Electricity comes to New Boston
Electric lights arrived in our town around the turn of the 20th century.
Kimball Wilson and his son Page installed a generator in a two-story factory built before the Civil War alongside the river just downstream of the Depot Street bridge.
There was a water-powered turbine in the factory that had been connected with leather belts to machines that made windows and doors; the Wilsons used this turbine to make electricity instead.
Later they added a gasoline engine to power the generator when the river was low.
I've read that Page Wilson used to turn off the generator when he went to bed — I suppose his customers must have gone to bed, too, whenever Page did.
This aerial view shows the location of the electric plant relative to the Central School and the ice house on Mill Street.
When 1st and 2nd graders visit our museum, we ask them to think about what life was like before electricity.
People used
candles and
kerosene lanterns instead of electric lights,
iceboxes instead of refrigerators, and
woodstoves instead of microwave ovens.
Don't even think about TV and video games!
The Maytag Company made a wringer washing machine that could be powered by a gas engine if you didn't have electricity.
The Byam Farm on River Road.
Electricity did not appear everywhere in New Boston as soon as the Wilsons flipped a switch in 1894.
Bea Byam Peirce remembered moving to a house without electricity in 1941, the Byam Farm on River Road.
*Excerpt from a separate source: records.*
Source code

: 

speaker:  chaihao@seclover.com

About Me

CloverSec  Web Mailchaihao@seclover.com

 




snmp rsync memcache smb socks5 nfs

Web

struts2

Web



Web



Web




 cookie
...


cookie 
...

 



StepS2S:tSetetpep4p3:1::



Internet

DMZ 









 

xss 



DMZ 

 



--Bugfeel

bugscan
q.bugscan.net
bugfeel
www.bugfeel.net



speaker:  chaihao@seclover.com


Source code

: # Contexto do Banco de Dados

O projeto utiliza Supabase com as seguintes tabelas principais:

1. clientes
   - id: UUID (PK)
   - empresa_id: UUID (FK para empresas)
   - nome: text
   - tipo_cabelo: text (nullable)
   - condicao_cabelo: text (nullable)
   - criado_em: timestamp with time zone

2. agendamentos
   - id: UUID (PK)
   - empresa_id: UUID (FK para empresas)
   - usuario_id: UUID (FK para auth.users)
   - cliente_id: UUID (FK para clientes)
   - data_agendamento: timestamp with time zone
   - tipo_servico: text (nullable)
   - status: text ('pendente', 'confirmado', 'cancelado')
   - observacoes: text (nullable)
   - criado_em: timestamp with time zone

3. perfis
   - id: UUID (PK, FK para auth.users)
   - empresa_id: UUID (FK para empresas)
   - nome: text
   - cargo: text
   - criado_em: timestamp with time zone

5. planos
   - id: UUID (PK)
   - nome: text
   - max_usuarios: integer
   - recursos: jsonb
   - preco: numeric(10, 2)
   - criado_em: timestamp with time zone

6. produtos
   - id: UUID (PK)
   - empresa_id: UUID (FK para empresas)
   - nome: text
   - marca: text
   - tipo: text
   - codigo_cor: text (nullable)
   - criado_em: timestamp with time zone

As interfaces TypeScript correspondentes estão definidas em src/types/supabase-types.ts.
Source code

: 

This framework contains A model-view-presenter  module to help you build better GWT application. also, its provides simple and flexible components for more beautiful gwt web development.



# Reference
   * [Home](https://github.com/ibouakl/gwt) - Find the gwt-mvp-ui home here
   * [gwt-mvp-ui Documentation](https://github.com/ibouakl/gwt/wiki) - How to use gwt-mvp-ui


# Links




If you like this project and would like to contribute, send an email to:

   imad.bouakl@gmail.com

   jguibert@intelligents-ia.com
Her father Donald Byam had to pay to have poles installed and electricity brought to his house and barn.
Bib Elliot said that iceboxes were in use everywhere until the 1940s, with blocks of ice delivered from Henry Friedrich's ice house near the Red Mill.
This 1950 photo shows the Grant farmhouse with the addition for a water tank but without the windmill.
Around that same time Ruth Grant Bynum and her parents moved to a house on Lyndeboro Road that's now the Birons'.
Without electricity there was no running water except that which dripped from a hand pump in the kitchen.
Ruth said her "very inventive" father Robert Grant installed a windmill on the roof to pump water up to a "huge" redwood tank he built in the attic so there'd be gravity-fed water in the house.
When electricity arrived Robert installed an electric pump, which is why you don't see a windmill on the Birons' roof today.
Page Wilson eventually sold his business to the Manchester Traction Light & Power Company and retired to his house on Mill Street.
He kept a donkey for a pet, and this animal's loud braying disrupted classes in the village school that once stood where the fire station is today.